[Information shown Boundary: Start]

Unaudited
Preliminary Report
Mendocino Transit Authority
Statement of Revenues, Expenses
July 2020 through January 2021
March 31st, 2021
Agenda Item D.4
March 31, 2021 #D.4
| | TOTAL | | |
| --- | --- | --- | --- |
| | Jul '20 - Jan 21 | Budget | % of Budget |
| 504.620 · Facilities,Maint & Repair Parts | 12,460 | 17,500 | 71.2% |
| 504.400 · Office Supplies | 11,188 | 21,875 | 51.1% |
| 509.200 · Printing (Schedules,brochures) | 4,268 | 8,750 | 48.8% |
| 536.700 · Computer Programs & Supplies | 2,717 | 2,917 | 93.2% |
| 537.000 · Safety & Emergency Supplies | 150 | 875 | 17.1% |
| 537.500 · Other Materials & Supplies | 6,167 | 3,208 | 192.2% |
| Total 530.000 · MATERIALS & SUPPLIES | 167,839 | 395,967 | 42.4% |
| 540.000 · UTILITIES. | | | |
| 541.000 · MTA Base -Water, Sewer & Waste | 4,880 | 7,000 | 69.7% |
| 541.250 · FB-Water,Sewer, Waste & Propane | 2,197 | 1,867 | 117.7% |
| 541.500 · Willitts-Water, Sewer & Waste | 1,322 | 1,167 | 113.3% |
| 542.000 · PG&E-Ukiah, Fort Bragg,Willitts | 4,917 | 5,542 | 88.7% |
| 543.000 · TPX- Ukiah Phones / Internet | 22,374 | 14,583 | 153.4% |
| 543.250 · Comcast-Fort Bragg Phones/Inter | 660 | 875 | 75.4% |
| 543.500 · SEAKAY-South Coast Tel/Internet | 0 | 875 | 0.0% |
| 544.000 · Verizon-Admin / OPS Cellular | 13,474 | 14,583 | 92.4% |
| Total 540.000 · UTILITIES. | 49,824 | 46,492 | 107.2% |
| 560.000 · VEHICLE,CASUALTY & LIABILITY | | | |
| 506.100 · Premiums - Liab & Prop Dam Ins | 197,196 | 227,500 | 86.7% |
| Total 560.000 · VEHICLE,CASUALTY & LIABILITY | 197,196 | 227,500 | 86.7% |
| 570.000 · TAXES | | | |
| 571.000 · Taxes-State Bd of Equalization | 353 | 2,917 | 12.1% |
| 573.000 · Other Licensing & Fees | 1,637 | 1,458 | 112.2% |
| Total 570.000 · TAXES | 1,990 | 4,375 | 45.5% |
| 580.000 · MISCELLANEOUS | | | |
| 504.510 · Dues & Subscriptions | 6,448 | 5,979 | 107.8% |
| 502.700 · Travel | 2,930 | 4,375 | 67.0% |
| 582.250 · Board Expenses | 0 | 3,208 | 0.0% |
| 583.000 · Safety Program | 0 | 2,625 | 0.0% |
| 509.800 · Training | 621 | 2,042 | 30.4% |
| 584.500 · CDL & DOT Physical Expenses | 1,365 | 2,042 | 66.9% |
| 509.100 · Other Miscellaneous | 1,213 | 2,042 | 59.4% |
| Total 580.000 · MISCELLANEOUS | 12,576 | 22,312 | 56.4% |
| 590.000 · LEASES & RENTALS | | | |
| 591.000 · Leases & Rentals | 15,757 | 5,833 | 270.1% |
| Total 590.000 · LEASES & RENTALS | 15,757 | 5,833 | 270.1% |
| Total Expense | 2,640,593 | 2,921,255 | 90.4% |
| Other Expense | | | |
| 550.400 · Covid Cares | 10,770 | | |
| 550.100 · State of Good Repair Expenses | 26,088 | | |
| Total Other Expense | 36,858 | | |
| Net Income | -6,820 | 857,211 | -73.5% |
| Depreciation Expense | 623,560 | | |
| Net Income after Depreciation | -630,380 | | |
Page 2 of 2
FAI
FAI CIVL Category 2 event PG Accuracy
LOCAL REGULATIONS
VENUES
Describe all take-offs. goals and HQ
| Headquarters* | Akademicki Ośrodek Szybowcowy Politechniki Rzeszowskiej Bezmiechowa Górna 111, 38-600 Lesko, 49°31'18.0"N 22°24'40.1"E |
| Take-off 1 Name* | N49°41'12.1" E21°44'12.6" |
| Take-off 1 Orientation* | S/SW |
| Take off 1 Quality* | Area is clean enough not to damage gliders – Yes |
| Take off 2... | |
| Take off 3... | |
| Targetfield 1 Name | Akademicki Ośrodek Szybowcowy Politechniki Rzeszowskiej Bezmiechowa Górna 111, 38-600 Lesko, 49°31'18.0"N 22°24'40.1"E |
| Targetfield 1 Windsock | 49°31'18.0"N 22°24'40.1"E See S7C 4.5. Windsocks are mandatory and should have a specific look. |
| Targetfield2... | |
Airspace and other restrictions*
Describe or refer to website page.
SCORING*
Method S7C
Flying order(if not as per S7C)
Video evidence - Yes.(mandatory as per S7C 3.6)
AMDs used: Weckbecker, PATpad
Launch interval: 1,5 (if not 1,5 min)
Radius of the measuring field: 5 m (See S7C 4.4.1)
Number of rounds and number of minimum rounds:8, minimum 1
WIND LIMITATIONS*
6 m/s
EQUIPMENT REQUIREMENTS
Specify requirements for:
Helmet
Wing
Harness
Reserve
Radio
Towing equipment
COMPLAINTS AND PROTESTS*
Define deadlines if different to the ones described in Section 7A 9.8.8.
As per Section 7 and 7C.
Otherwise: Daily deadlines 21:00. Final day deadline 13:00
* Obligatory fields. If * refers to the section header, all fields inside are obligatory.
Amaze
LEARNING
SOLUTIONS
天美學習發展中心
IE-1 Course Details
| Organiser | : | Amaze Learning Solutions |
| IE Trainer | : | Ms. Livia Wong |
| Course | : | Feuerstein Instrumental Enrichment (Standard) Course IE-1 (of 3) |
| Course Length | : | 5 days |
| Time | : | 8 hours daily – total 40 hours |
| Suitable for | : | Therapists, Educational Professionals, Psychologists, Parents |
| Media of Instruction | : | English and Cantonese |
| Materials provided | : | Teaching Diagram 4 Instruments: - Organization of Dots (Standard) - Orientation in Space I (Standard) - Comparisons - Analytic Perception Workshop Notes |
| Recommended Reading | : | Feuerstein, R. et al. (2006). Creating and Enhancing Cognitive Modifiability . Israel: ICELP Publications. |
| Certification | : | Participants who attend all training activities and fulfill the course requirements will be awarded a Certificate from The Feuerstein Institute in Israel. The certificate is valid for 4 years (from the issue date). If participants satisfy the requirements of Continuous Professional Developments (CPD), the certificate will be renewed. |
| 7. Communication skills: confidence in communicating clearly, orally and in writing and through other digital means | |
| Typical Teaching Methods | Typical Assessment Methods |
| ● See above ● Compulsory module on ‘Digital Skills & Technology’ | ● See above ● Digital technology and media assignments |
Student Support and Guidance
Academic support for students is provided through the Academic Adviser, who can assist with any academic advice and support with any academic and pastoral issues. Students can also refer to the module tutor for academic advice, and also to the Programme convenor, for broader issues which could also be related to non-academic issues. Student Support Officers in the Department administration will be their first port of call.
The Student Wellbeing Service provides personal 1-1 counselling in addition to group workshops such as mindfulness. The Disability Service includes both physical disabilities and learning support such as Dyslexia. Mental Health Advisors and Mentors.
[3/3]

[Information shown Boundary: End]

What is being asked: What you return should match every line above exactly.

Written response:
Unaudited
Preliminary Report
Mendocino Transit Authority
Statement of Revenues, Expenses
July 2020 through January 2021
March 31st, 2021
Agenda Item D.4
March 31, 2021 #D.4
| | TOTAL | | |
| --- | --- | --- | --- |
| | Jul '20 - Jan 21 | Budget | % of Budget |
| 504.620 · Facilities,Maint & Repair Parts | 12,460 | 17,500 | 71.2% |
| 504.400 · Office Supplies | 11,188 | 21,875 | 51.1% |
| 509.200 · Printing (Schedules,brochures) | 4,268 | 8,750 | 48.8% |
| 536.700 · Computer Programs & Supplies | 2,717 | 2,917 | 93.2% |
| 537.000 · Safety & Emergency Supplies | 150 | 875 | 17.1% |
| 537.500 · Other Materials & Supplies | 6,167 | 3,208 | 192.2% |
| Total 530.000 · MATERIALS & SUPPLIES | 167,839 | 395,967 | 42.4% |
| 540.000 · UTILITIES. | | | |
| 541.000 · MTA Base -Water, Sewer & Waste | 4,880 | 7,000 | 69.7% |
| 541.250 · FB-Water,Sewer, Waste & Propane | 2,197 | 1,867 | 117.7% |
| 541.500 · Willitts-Water, Sewer & Waste | 1,322 | 1,167 | 113.3% |
| 542.000 · PG&E-Ukiah, Fort Bragg,Willitts | 4,917 | 5,542 | 88.7% |
| 543.000 · TPX- Ukiah Phones / Internet | 22,374 | 14,583 | 153.4% |
| 543.250 · Comcast-Fort Bragg Phones/Inter | 660 | 875 | 75.4% |
| 543.500 · SEAKAY-South Coast Tel/Internet | 0 | 875 | 0.0% |
| 544.000 · Verizon-Admin / OPS Cellular | 13,474 | 14,583 | 92.4% |
| Total 540.000 · UTILITIES. | 49,824 | 46,492 | 107.2% |
| 560.000 · VEHICLE,CASUALTY & LIABILITY | | | |
| 506.100 · Premiums - Liab & Prop Dam Ins | 197,196 | 227,500 | 86.7% |
| Total 560.000 · VEHICLE,CASUALTY & LIABILITY | 197,196 | 227,500 | 86.7% |
| 570.000 · TAXES | | | |
| 571.000 · Taxes-State Bd of Equalization | 353 | 2,917 | 12.1% |
| 573.000 · Other Licensing & Fees | 1,637 | 1,458 | 112.2% |
| Total 570.000 · TAXES | 1,990 | 4,375 | 45.5% |
| 580.000 · MISCELLANEOUS | | | |
| 504.510 · Dues & Subscriptions | 6,448 | 5,979 | 107.8% |
| 502.700 · Travel | 2,930 | 4,375 | 67.0% |
| 582.250 · Board Expenses | 0 | 3,208 | 0.0% |
| 583.000 · Safety Program | 0 | 2,625 | 0.0% |
| 509.800 · Training | 621 | 2,042 | 30.4% |
| 584.500 · CDL & DOT Physical Expenses | 1,365 | 2,042 | 66.9% |
| 509.100 · Other Miscellaneous | 1,213 | 2,042 | 59.4% |
| Total 580.000 · MISCELLANEOUS | 12,576 | 22,312 | 56.4% |
| 590.000 · LEASES & RENTALS | | | |
| 591.000 · Leases & Rentals | 15,757 | 5,833 | 270.1% |
| Total 590.000 · LEASES & RENTALS | 15,757 | 5,833 | 270.1% |
| Total Expense | 2,640,593 | 2,921,255 | 90.4% |
| Other Expense | | | |
| 550.400 · Covid Cares | 10,770 | | |
| 550.100 · State of Good Repair Expenses | 26,088 | | |
| Total Other Expense | 36,858 | | |
| Net Income | -6,820 | 857,211 | -73.5% |
| Depreciation Expense | 623,560 | | |
| Net Income after Depreciation | -630,380 | | |
Page 2 of 2
FAI
FAI CIVL Category 2 event PG Accuracy
LOCAL REGULATIONS
VENUES
Describe all take-offs. goals and HQ
| Headquarters* | Akademicki Ośrodek Szybowcowy Politechniki Rzeszowskiej Bezmiechowa Górna 111, 38-600 Lesko, 49°31'18.0"N 22°24'40.1"E |
| Take-off 1 Name* | N49°41'12.1" E21°44'12.6" |
| Take-off 1 Orientation* | S/SW |
| Take off 1 Quality* | Area is clean enough not to damage gliders – Yes |
| Take off 2... | |
| Take off 3... | |
| Targetfield 1 Name | Akademicki Ośrodek Szybowcowy Politechniki Rzeszowskiej Bezmiechowa Górna 111, 38-600 Lesko, 49°31'18.0"N 22°24'40.1"E |
| Targetfield 1 Windsock | 49°31'18.0"N 22°24'40.1"E See S7C 4.5. Windsocks are mandatory and should have a specific look. |
| Targetfield2... | |
Airspace and other restrictions*
Describe or refer to website page.
SCORING*
Method S7C
Flying order(if not as per S7C)
Video evidence - Yes.(mandatory as per S7C 3.6)
AMDs used: Weckbecker, PATpad
Launch interval: 1,5 (if not 1,5 min)
Radius of the measuring field: 5 m (See S7C 4.4.1)
Number of rounds and number of minimum rounds:8, minimum 1
WIND LIMITATIONS*
6 m/s
EQUIPMENT REQUIREMENTS
Specify requirements for:
Helmet
Wing
Harness
Reserve
Radio
Towing equipment
COMPLAINTS AND PROTESTS*
Define deadlines if different to the ones described in Section 7A 9.8.8.
As per Section 7 and 7C.
Otherwise: Daily deadlines 21:00. Final day deadline 13:00
* Obligatory fields. If * refers to the section header, all fields inside are obligatory.
Amaze
LEARNING
SOLUTIONS
天美學習發展中心
IE-1 Course Details
| Organiser | : | Amaze Learning Solutions |
| IE Trainer | : | Ms. Livia Wong |
| Course | : | Feuerstein Instrumental Enrichment (Standard) Course IE-1 (of 3) |
| Course Length | : | 5 days |
| Time | : | 8 hours daily – total 40 hours |
| Suitable for | : | Therapists, Educational Professionals, Psychologists, Parents |
| Media of Instruction | : | English and Cantonese |
| Materials provided | : | Teaching Diagram 4 Instruments: - Organization of Dots (Standard) - Orientation in Space I (Standard) - Comparisons - Analytic Perception Workshop Notes |
| Recommended Reading | : | Feuerstein, R. et al. (2006). Creating and Enhancing Cognitive Modifiability . Israel: ICELP Publications. |
| Certification | : | Participants who attend all training activities and fulfill the course requirements will be awarded a Certificate from The Feuerstein Institute in Israel. The certificate is valid for 4 years (from the issue date). If participants satisfy the requirements of Continuous Professional Developments (CPD), the certificate will be renewed. |
| 7. Communication skills: confidence in communicating clearly, orally and in writing and through other digital means | |
| Typical Teaching Methods | Typical Assessment Methods |
| ● See above ● Compulsory module on ‘Digital Skills & Technology’ | ● See above ● Digital technology and media assignments |
Student Support and Guidance
Academic support for students is provided through the Academic Adviser, who can assist with any academic advice and support with any academic and pastoral issues. Students can also refer to the module tutor for academic advice, and also to the Programme convenor, for broader issues which could also be related to non-academic issues. Student Support Officers in the Department administration will be their first port of call.
The Student Wellbeing Service provides personal 1-1 counselling in addition to group workshops such as mindfulness. The Disability Service includes both physical disabilities and learning support such as Dyslexia. Mental Health Advisors and Mentors.
[3/3]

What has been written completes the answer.